There is also a strong resemblance between the chasen and the familiar folding fan, as both manifest sue-hiro, 末広, ends-wide, the fanning to infinity. The sensu can be closed, unlike the chasen. The teishu must move the chasen to whisk the tea, but the guest should refrain from using the sensu to cool oneself.  It is most interesting that the chasen is in a way the emblem of the teishu, while the sensu is the emblem of the guest. Both words include the sound of the word sen: chasen, 茶筅, tea-whisk, and sensu, 扇子, fan-of, although the characters are different. 

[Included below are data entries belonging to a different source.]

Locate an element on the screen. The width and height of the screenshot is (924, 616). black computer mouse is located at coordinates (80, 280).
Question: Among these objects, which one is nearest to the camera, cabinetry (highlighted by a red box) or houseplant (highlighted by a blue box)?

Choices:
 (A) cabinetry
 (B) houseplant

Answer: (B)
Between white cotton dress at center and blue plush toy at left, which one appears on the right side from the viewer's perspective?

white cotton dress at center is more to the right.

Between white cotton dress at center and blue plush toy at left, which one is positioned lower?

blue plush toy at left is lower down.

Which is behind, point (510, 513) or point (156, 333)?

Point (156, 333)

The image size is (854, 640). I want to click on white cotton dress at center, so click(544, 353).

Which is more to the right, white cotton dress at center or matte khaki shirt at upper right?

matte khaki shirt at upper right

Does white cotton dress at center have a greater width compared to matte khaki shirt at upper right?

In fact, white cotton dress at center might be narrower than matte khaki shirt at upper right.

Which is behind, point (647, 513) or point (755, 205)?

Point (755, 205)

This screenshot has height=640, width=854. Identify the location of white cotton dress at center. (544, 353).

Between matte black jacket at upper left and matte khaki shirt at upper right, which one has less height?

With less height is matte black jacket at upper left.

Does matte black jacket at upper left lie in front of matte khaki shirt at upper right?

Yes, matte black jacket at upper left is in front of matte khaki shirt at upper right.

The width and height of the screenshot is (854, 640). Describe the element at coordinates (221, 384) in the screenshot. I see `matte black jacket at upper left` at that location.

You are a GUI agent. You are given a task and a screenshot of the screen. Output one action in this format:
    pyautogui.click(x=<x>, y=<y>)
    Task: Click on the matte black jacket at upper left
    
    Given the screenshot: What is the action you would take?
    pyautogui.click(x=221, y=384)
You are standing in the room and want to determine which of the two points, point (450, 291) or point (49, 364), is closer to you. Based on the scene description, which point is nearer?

The number of ribs or hone, , bones, of the folding fan is thirteen with two covers. The number thirteen in Buddhism refers to the Jū-san Butsu, 十三仏, Ten-three Buddhas, who are depicted in Buddhist mandala, man-da-ra, 曼荼羅, wide-weed-spread. It was essential for one to be a Buddhist in the Tokugawa era, so that hanging scroll with images of the Thirteen Buddhas was often displayed in the ome’s tokonoma. The sensu is for the teishu, a symbolic reminder of the connection of Chanoyu with Buddhism. Cha Zen Ichi Mi, 茶禅一, Tea Zen One Taste.